▸ **Work task 1**
Output, verbatim, everything in the passage on bank credit from "Thus large segments" down to "its saving schemes.".

▸ **Document section**
* * * * * * * * *

Finally, in FY 2001 the government sector also reduced its borrowings by Rs47 billion, whereas the private sector increased its borrowings by Rs54 billion. Thus, the strategy is to create more room for private sector in bank credit. As of FY 2001, private sector accounted for 71 per cent of all bank advances, the public sector enterprises had 10 per cent, the government had 9 per cent, and the personal loans amounted to 9 per cent of the total. The good news is that it seems that the private sector financing needs are going to be the main market for bank credit, the not so good news is that the amount of bank credit is not going to be sufficient to fully satisfy the private sector. The banking system role as an allocator of resources is highly biased in favour of the urbanized economy and geared to serving the needs of the larger corporate customer. The centralized banking system has largely ignored rural credit or the SME credit, which remains a very small component of its overall credit portfolio.
Thus large segments of the economy remain outside its coverage. The growth of the banking sector is also being curtailed by the presence of the National Saving Schemes through which the government is siphoning off the long-term funds in the country. It is estimated that the government mops up roughly Rs150 to Rs200 billion per year through the National Saving Schemes and its other financial instruments, an amount far larger than the credit created through the banking system. While the government may protect private sector share of the domestic banking credit by restricting the public sector borrowing from the banking system, it will continue to dominate the non-banking money and the capital markets through its saving schemes.

* * * * * * * * *

▸ **Extracted records**
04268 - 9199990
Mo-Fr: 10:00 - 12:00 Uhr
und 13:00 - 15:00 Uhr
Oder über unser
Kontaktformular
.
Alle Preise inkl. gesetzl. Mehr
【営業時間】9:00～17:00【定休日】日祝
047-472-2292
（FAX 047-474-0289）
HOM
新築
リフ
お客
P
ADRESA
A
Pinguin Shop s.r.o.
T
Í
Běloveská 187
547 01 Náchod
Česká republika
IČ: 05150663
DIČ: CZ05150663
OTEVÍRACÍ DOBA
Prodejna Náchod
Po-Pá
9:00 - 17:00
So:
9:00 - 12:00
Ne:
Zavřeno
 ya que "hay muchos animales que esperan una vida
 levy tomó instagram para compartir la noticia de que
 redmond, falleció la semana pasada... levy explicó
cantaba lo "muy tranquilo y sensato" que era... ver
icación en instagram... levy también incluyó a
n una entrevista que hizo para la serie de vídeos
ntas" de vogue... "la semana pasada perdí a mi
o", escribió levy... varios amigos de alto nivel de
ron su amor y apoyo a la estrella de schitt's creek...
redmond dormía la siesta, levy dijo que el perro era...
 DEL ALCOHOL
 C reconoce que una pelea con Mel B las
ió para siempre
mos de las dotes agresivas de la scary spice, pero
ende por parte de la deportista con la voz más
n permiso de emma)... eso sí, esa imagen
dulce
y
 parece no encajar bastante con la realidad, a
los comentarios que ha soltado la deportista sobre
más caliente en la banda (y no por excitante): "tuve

* * * * * * * * *

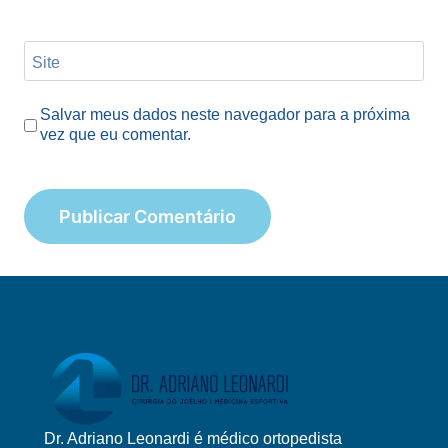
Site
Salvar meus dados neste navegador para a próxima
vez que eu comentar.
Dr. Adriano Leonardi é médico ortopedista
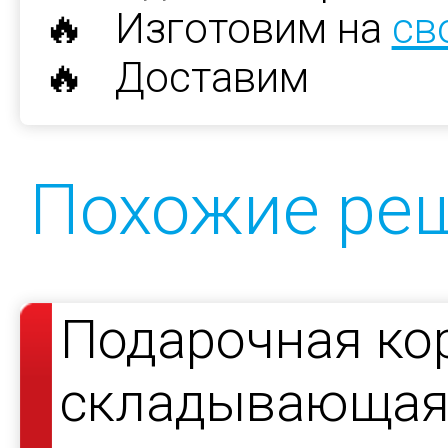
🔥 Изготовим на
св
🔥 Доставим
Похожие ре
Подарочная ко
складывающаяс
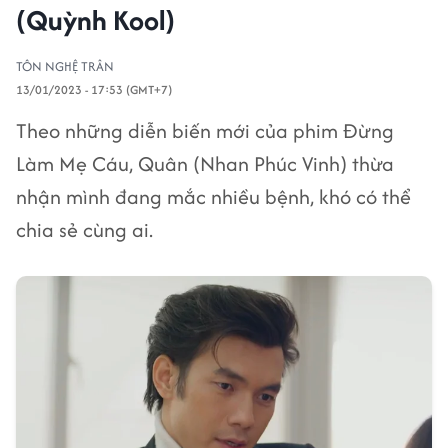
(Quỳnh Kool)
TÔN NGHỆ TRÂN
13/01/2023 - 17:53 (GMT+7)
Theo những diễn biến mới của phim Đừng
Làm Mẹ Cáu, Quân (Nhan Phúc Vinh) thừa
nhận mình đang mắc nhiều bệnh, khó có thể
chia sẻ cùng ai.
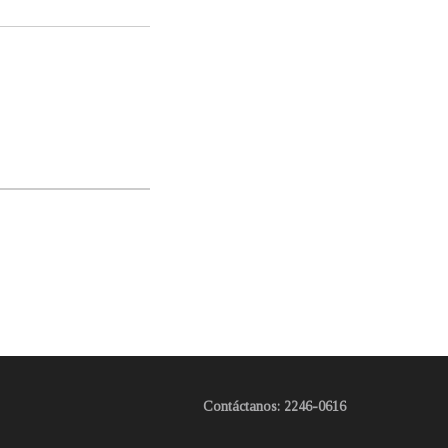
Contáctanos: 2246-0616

* * * * * * * * *

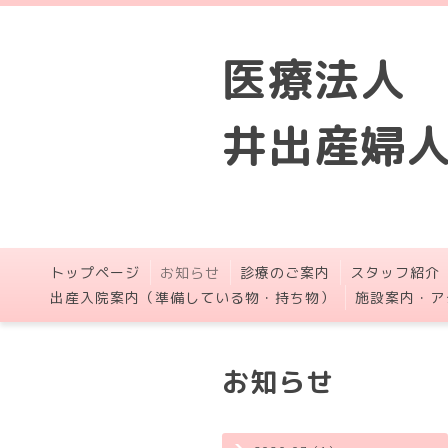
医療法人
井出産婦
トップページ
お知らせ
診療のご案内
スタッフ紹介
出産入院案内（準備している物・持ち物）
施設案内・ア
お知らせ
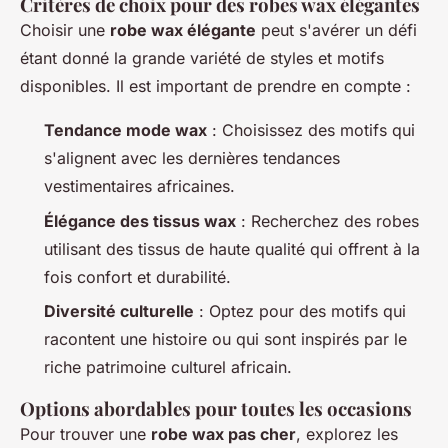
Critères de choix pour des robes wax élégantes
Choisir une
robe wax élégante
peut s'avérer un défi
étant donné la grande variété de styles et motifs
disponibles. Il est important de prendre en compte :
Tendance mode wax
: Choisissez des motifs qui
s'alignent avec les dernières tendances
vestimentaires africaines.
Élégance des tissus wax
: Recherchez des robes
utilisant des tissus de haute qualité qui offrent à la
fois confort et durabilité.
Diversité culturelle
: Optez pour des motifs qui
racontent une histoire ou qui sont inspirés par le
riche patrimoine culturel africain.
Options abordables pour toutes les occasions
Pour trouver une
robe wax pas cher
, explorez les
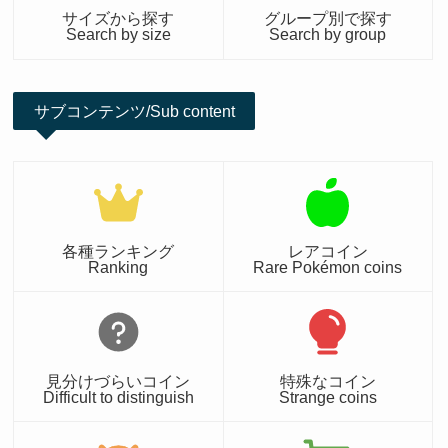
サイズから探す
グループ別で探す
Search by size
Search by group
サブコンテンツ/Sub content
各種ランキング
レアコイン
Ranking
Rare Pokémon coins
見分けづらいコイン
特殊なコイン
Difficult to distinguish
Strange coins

* * * * * * * * *

▸ **Work task 2**
From the entries, return verbatim everything from the line containing "04268 - 9199990" down to the line containing "más caliente en", including both of those lines and nothing else.

▸ **Your response 1**
Thus large segments of the economy remain outside its coverage. The growth of the banking sector is also being curtailed by the presence of the National Saving Schemes through which the government is siphoning off the long-term funds in the country. It is estimated that the government mops up roughly Rs150 to Rs200 billion per year through the National Saving Schemes and its other financial instruments, an amount far larger than the credit created through the banking system. While the government may protect private sector share of the domestic banking credit by restricting the public sector borrowing from the banking system, it will continue to dominate the non-banking money and the capital markets through its saving schemes.

▸ **Your response 2**
04268 - 9199990
Mo-Fr: 10:00 - 12:00 Uhr
und 13:00 - 15:00 Uhr
Oder über unser
Kontaktformular
.
Alle Preise inkl. gesetzl. Mehr
【営業時間】9:00～17:00【定休日】日祝
047-472-2292
（FAX 047-474-0289）
HOM
新築
リフ
お客
P
ADRESA
A
Pinguin Shop s.r.o.
T
Í
Běloveská 187
547 01 Náchod
Česká republika
IČ: 05150663
DIČ: CZ05150663
OTEVÍRACÍ DOBA
Prodejna Náchod
Po-Pá
9:00 - 17:00
So:
9:00 - 12:00
Ne:
Zavřeno
 ya que "hay muchos animales que esperan una vida
 levy tomó instagram para compartir la noticia de que
 redmond, falleció la semana pasada... levy explicó
cantaba lo "muy tranquilo y sensato" que era... ver
icación en instagram... levy también incluyó a
n una entrevista que hizo para la serie de vídeos
ntas" de vogue... "la semana pasada perdí a mi
o", escribió levy... varios amigos de alto nivel de
ron su amor y apoyo a la estrella de schitt's creek...
redmond dormía la siesta, levy dijo que el perro era...
 DEL ALCOHOL
 C reconoce que una pelea con Mel B las
ió para siempre
mos de las dotes agresivas de la scary spice, pero
ende por parte de la deportista con la voz más
n permiso de emma)... eso sí, esa imagen
dulce
y
 parece no encajar bastante con la realidad, a
los comentarios que ha soltado la deportista sobre
más caliente en la banda (y no por excitante): "tuve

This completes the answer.